▶ Exercise requirements
Could you repeat the items from their first line through the line that has "Use the onboard", switching "bootloader" to "recovery" and changing nothing else?

Information given Start Marker

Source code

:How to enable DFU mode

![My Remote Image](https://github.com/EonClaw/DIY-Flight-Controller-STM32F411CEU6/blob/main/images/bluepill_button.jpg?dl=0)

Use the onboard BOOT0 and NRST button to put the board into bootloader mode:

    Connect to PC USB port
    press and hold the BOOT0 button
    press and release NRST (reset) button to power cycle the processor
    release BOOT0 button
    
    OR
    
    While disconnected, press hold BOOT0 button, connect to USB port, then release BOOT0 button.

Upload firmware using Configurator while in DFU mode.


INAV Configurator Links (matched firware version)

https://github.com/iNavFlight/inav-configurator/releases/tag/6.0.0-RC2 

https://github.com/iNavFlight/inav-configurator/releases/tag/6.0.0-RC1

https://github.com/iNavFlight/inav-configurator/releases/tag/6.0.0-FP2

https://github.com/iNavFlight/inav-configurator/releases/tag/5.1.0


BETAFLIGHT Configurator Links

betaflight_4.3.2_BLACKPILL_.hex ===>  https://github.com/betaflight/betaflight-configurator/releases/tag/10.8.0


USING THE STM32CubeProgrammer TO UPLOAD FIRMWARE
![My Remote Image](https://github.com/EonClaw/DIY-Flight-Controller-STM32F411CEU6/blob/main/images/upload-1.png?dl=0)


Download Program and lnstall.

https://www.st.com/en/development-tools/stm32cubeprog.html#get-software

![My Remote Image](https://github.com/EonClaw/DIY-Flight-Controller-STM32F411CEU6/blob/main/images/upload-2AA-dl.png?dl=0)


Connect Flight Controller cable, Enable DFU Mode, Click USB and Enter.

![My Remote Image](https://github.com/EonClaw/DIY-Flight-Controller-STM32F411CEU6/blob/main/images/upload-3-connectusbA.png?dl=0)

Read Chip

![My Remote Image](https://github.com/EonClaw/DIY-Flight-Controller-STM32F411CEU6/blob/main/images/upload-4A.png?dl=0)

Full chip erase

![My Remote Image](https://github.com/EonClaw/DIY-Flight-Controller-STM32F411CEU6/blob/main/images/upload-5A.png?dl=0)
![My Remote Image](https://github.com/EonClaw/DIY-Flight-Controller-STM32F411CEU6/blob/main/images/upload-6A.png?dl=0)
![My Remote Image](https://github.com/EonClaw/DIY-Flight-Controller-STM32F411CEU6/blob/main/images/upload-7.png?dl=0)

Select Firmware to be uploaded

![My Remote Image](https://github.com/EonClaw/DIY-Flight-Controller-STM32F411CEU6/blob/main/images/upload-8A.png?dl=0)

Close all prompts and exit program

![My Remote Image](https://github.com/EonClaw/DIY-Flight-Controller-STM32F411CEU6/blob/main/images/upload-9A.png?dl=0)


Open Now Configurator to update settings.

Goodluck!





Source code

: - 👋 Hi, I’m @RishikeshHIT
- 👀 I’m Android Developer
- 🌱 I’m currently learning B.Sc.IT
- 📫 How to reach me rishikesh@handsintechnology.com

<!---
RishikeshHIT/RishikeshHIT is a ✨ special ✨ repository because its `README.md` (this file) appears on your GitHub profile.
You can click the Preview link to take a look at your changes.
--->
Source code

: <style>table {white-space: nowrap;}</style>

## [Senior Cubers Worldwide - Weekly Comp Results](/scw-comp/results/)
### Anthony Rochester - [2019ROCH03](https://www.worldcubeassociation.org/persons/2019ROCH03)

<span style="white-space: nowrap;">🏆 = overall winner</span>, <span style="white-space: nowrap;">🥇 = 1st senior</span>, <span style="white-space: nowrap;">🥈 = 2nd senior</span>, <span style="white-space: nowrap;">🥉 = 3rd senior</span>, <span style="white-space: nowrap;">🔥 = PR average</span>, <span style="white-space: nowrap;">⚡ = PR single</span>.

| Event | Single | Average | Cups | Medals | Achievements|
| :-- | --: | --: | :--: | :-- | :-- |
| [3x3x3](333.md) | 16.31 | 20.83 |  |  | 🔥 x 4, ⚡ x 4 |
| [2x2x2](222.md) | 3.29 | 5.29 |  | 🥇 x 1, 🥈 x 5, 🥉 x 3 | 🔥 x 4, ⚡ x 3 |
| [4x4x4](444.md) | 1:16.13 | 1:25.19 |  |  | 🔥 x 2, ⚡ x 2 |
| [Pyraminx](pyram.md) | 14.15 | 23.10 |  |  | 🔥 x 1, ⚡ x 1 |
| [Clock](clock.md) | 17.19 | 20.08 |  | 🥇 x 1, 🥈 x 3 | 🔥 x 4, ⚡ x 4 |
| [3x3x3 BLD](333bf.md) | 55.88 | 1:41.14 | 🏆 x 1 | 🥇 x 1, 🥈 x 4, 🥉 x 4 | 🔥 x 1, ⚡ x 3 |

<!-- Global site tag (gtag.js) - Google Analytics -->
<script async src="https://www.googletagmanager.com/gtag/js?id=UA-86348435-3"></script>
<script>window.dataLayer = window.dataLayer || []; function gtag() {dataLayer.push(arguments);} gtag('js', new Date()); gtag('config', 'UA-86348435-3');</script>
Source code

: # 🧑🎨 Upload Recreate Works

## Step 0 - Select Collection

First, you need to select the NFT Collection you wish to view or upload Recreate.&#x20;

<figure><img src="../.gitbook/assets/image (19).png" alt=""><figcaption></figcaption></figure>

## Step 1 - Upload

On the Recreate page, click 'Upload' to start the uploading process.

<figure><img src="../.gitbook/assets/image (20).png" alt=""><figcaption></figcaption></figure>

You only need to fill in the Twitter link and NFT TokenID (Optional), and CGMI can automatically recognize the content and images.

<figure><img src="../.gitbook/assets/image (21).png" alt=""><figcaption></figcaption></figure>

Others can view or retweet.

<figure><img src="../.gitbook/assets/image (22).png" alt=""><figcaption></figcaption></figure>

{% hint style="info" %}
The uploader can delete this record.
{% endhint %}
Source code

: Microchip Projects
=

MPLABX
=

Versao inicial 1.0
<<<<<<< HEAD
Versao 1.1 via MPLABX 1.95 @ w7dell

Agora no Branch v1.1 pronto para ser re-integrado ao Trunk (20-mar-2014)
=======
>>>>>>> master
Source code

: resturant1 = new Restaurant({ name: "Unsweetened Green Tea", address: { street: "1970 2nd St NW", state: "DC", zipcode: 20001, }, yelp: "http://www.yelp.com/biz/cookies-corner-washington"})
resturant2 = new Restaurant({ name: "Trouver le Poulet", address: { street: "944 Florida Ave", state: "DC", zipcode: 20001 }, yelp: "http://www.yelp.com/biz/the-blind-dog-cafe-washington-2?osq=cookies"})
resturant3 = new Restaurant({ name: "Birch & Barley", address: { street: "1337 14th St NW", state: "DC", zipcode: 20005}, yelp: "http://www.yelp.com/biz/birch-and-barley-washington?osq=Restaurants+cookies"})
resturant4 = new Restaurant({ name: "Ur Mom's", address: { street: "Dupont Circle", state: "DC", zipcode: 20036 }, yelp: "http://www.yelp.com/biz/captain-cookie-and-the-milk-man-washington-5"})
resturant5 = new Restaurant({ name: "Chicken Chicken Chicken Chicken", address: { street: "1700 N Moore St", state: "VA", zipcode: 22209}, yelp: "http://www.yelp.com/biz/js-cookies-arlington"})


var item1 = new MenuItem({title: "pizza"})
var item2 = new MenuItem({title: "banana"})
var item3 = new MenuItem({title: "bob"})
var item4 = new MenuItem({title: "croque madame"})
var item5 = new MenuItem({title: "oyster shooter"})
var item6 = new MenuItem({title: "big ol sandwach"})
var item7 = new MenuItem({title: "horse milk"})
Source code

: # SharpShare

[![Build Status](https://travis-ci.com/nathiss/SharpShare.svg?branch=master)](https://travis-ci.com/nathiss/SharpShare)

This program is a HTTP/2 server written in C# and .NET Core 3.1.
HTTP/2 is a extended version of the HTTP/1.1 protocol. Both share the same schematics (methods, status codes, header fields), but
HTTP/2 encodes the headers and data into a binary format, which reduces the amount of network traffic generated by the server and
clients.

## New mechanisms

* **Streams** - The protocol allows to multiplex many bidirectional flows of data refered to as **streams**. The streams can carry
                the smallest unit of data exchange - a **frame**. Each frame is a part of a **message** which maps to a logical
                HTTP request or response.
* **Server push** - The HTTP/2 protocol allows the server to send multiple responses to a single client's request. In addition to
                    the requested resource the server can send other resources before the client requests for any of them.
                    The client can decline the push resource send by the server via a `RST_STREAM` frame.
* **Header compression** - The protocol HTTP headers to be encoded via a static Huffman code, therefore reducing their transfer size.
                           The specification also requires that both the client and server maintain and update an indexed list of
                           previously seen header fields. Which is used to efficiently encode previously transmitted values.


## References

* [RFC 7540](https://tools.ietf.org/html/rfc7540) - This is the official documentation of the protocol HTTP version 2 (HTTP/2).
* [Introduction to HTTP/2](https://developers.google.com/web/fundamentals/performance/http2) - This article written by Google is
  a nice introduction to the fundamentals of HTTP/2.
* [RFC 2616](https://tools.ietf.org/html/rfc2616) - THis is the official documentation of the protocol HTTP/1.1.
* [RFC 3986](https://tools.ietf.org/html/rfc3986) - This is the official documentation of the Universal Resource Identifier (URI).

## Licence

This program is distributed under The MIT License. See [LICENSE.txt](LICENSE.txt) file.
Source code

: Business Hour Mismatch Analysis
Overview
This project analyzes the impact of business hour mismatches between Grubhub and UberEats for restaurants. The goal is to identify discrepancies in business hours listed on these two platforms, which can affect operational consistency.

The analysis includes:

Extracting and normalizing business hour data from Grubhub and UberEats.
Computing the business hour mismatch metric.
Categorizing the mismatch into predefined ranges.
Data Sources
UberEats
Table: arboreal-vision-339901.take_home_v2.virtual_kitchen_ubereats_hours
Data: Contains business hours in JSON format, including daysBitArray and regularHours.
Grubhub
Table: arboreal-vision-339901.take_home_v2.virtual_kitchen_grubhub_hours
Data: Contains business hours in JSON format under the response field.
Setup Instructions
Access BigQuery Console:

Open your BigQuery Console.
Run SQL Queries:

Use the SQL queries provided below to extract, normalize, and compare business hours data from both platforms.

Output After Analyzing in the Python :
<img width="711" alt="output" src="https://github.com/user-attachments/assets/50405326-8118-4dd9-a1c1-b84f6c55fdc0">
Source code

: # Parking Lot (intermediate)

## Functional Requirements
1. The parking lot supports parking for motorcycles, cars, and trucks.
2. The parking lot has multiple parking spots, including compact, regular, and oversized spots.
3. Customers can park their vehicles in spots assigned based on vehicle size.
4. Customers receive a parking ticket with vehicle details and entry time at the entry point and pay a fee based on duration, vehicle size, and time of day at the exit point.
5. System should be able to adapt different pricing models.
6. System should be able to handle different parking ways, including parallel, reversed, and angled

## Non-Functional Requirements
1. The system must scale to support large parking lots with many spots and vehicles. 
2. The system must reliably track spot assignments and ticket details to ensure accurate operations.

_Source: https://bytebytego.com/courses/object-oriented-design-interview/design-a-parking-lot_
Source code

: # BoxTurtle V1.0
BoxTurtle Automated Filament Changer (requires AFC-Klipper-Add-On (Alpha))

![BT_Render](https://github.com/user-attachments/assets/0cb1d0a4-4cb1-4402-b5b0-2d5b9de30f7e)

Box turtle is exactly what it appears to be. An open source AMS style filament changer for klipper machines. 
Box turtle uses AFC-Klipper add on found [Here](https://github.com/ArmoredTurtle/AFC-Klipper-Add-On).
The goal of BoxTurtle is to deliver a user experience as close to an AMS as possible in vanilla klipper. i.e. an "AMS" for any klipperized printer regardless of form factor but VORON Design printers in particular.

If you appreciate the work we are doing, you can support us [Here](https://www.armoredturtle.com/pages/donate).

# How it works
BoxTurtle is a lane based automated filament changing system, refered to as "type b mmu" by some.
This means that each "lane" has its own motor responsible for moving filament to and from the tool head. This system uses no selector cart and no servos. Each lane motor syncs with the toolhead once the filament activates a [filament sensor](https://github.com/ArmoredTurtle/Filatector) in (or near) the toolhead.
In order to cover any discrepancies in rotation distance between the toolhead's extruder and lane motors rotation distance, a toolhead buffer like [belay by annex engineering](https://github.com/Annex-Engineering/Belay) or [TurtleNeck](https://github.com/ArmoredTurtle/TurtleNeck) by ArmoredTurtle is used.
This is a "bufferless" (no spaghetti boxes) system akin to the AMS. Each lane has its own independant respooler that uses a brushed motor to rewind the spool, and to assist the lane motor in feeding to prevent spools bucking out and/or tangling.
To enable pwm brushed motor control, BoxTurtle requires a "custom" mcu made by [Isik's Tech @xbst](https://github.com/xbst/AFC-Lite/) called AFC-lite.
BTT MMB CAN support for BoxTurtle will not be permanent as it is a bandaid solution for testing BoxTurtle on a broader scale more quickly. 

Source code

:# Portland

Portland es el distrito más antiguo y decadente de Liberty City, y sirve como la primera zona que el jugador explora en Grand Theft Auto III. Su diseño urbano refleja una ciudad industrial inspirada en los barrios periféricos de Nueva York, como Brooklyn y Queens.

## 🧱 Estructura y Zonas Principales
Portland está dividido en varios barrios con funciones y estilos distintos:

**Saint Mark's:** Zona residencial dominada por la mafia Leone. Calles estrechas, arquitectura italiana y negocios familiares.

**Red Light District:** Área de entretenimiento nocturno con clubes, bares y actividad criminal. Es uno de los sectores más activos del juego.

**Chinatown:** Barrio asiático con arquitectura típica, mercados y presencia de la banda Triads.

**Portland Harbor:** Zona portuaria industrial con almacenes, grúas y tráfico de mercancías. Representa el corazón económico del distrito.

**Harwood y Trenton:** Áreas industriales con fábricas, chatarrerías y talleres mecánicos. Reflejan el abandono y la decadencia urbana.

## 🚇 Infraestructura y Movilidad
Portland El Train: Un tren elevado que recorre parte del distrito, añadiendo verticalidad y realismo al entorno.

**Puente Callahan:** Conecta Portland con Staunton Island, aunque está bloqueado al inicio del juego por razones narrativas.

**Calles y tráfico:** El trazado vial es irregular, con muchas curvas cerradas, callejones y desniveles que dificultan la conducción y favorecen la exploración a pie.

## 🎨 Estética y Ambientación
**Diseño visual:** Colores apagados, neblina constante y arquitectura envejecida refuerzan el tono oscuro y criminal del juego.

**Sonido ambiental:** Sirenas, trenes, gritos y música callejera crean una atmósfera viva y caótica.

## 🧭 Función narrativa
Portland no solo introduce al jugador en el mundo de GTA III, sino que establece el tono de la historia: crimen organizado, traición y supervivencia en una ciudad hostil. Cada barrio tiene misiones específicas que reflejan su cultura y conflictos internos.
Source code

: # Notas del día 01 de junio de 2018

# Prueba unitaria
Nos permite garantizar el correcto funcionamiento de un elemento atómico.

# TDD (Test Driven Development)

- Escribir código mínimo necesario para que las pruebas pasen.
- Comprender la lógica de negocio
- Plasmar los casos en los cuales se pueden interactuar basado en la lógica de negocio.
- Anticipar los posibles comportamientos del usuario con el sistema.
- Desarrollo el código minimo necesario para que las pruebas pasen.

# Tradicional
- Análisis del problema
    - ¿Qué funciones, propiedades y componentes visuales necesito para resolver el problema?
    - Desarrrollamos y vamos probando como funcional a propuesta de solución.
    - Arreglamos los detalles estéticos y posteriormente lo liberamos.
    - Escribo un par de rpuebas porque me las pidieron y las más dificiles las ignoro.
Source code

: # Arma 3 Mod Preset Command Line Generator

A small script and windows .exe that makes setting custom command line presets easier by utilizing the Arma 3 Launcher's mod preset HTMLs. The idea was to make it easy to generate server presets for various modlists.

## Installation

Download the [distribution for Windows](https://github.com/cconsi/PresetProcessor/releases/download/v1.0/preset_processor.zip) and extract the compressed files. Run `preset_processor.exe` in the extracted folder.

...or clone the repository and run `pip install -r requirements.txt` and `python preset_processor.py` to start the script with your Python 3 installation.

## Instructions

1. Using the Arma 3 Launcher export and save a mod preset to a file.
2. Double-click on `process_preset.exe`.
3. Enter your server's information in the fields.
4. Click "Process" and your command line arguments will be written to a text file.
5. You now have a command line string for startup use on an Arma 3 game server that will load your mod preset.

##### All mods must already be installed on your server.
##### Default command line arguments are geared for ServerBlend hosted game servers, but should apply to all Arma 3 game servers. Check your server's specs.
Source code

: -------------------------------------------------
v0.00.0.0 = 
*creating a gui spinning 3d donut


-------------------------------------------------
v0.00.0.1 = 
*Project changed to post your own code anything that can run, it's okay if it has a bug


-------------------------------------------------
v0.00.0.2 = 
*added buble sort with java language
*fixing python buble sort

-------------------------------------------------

Information given End Marker

▶ Reply to the task
Source code

:How to enable DFU mode

![My Remote Image](https://github.com/EonClaw/DIY-Flight-Controller-STM32F411CEU6/blob/main/images/bluepill_button.jpg?dl=0)

Use the onboard BOOT0 and NRST button to put the board into recovery mode:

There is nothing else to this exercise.